From Lamorna Cove, the South West Coast Path passes Tater Du Lighthouse. The lighthouse was built in 1965 and was one of the last automatic lighthouses to be built by Trinity House.
The fishing harbour of Newlyn has an interesting lighthouse at the end of its pier as it has a tidal observatory adjacent to the building. Across Mounts Bay is the spectacular St Michael’s Mount, which is accessible at low water across a causeway.
From Newlyn it is a short distance to the busy town of Penzance, from where the Scillonian departs for the Isles of Scilly. Penzance Harbour Lighthouse guards the entrance and is visible from the ferry. The former Trinity House Lighthouse Depot is close by. This once housed the the Trinity House National Lighthouse Museum which is sadly no more.
The Lizard peninsula marks the most southerly point of mainland Britain. Lizard Lighthouse has an excellent visitor centre, with guided tours of the lighthouse. You can also stay in the former lighthouse keepers’ cottages.
Falmouth Harbour is the third deepest natural harbour in the world. St Anthony’s Lighthouse stands guard on the eastern approach guarding Carrick Roads. The lighthouse was the setting for the children’s TV series Fraggle Rock, and you can stay in the lighthouse cottage. It also houses the National Maritime Museum Cornwall, which is well worth a visit.
Mevagissey is a pretty fishing port, the second largest in Cornwall. Its original harbour dates back to medieval times, and the current Mevagissey Lighthouse was built at the end of the outer harbour wall in 1896.
Fowey Harbour is a popular destination for sailors, nestled within a sheltered estuary. At Gribbin Head, the red and white banded daymark stands on the headland to mark the turning point between Fowey and St Austell Bay. There are a couple of lighthouses guiding vessels into the harbour at Fowey at St Catherine’s Point and Whitehouse Point.

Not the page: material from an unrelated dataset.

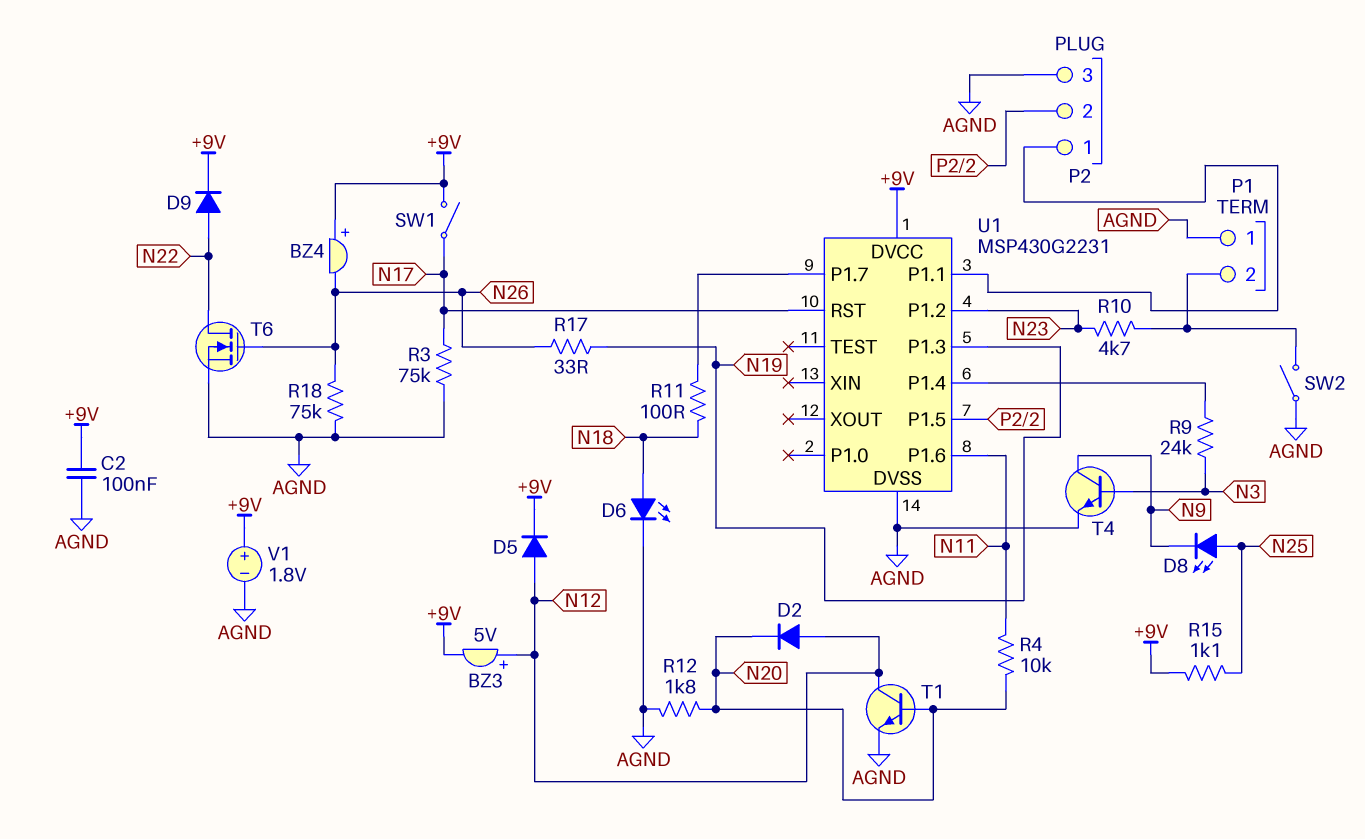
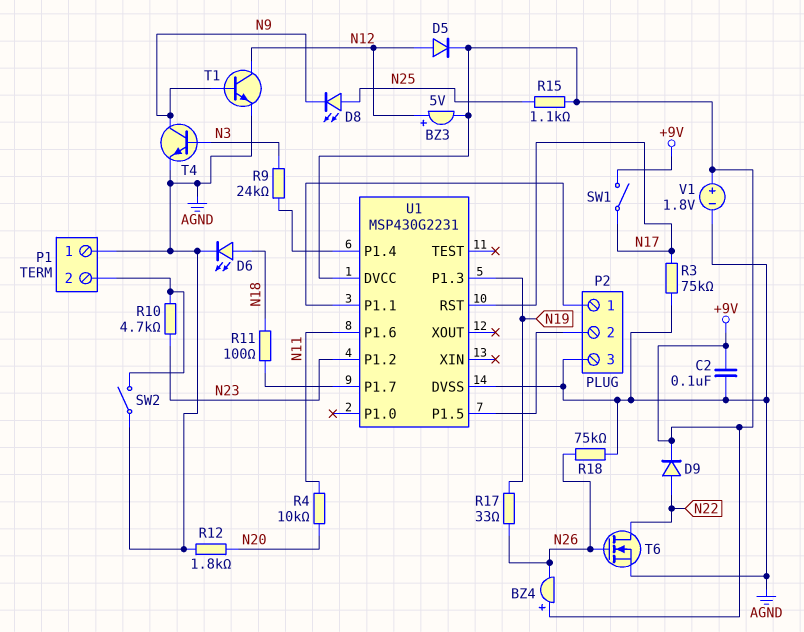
D2: diode (A N12, K N20) -> none
T1: NPN (B N20, C N12, E AGND) -> NPN (B N9, C N12, E AGND)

Rame Head marks the western side of Plymouth Sound. On the headland at Penlee Point is the former fog signal station. This site was used to monitor Eddystone Lighthouse and Plymouth Breakwater Lighthouse.
Entering Plymouth Sound, the River Tamar splits the counties of Devon and Cornwall. Just over the Tamar Bridge is Britain’s Ocean City of Plymouth. Britain’s first offshore lighthouse was built around 11-12 miles out to see on the Eddystone rocks. Today John Smeaton’s Eddystone Lighthouse stands as a memorial on Plymouth Hoe.
Beyond Plymouth is the pretty sailing village of Salcombe, passing Prawle Point. The next headland along is Start Point, guarded by Start Point Lighthouse overlooking Start Bay. It warns of the offshore Skerries Bank and is accessible via the South West Coast Path. Tours are sometimes available.
Just north of Dartmouth at Brixham, Berry Head Lighthouse stands on a headland overlooking Torbay and Brixham Roads. It is one of the shortest lighthouses built by Trinity House. But because of its elevation is 58 metres above sea level. The harbour at Brixham is guarded by the lighthouse at the end of Victoria Breakwater, which you can walk along.
North of Torbay, on the promenade, Teignmouth Lighthouse stands on the promenade. There are a number of leading lights marking the entrance to Teignmouth harbour.